Searching is straightforward but could be improved. There is a Topic box for searching broad headings, but nowhere on the site is it revealed what these headings are (there is no list given). So most users probably will search in the free-text area and limit it by date, geographic area, and source. Although free-text searching is the way many will look for their information, it would be good to have an easily accessible list of the topics assigned within the database and the sources. Still, the range is impressive. It seems as if polling results on all the issues of your lives are here.
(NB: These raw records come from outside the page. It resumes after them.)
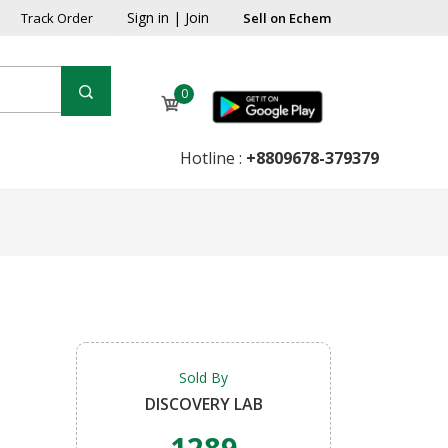
Sign in
|
Join
Track Order
Sell on Echem
0
Hotline :
+8809678-379379
Sold By
DISCOVERY LAB
1289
From pollution, Y2K, and zoos to personal finance, public schools, retirement, and housing costs in New York City.
Upon retrieving a poll, users get the complete original question, responses, date of the poll, poll methodology (in person, via phone), the number polled, geographic area polled, and the source (hint to ORS for the future; link to the source’s web site would be a handy feature to add). The retrieval presents the first 15 results but does not give the total amount of hits, and you have to continue requesting items in groups of 15 to work your way through all the results (this should be a quick-and-easy fix and is strongly urged: searchers need to know the size of results up front). Poll lists can be sorted in a variety of ways as well.
The Bottom Line: With a little tweaking in search and display features, Polling the Nations has the potential to be a Best of the Year electronic product. In its current implementation, the information it provides is sufficiently valuable to recommend it to all libraries.
Ed Tallent, Research Instruction, Harvard Coll. Lib.
Please note: The interface for Polling the Nations has been upgraded since this review was written. Taking into account the comments here, Polling the Nations now has a topic list, reports the number of hits for a search, includes polls through 2005 and is updated monthly.